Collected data
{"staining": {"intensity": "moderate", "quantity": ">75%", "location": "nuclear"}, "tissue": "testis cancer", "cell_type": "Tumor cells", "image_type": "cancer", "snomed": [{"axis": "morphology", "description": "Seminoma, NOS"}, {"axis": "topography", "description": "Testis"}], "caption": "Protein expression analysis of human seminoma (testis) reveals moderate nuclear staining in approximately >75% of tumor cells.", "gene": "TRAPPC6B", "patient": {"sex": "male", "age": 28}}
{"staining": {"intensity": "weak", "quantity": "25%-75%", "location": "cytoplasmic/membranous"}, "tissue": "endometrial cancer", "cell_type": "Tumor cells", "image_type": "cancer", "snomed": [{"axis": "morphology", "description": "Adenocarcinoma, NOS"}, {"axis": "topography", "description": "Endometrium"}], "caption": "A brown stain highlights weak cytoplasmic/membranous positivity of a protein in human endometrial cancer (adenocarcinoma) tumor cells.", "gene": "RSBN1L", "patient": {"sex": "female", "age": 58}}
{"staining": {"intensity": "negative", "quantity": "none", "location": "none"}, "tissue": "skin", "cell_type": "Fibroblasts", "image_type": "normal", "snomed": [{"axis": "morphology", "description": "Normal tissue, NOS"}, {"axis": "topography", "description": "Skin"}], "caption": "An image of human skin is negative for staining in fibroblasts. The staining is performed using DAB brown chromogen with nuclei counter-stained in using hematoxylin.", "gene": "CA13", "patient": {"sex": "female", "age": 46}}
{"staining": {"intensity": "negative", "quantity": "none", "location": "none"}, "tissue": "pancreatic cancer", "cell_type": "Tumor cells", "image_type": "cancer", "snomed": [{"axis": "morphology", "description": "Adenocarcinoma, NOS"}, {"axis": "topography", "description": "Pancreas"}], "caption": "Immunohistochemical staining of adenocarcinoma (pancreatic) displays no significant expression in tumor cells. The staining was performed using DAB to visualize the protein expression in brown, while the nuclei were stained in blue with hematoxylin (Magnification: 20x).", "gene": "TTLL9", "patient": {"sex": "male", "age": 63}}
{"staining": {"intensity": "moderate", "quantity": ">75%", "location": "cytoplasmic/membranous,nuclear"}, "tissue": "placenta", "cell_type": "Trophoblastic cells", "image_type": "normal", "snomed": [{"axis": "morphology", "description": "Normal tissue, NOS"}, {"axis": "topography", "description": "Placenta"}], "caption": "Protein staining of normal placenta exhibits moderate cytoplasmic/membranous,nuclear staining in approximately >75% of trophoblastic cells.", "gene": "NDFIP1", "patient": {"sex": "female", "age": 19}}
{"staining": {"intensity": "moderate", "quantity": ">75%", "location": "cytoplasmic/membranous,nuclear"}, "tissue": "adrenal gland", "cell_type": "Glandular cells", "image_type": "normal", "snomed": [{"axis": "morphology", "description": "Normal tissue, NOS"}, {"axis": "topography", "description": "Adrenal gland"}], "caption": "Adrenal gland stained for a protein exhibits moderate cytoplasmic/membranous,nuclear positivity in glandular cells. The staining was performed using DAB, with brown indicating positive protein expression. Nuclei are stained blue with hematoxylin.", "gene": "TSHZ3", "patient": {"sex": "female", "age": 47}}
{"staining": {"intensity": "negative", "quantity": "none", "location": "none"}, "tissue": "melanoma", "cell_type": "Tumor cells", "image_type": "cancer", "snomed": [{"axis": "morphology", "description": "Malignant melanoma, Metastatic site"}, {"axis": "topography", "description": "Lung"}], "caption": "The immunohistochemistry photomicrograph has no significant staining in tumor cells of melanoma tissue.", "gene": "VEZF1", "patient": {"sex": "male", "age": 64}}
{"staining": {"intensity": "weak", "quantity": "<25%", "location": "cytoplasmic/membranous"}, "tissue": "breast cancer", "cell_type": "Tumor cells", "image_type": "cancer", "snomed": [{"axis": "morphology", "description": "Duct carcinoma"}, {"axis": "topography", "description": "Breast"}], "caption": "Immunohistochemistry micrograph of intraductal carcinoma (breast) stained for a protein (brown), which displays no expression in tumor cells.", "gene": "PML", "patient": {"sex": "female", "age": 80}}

ABOUT THIS TASK
Your answer should be only a number: how many lines of the data above contain the string "adenocarcinoma"?

ANSWER FOR THIS EXERCISE
2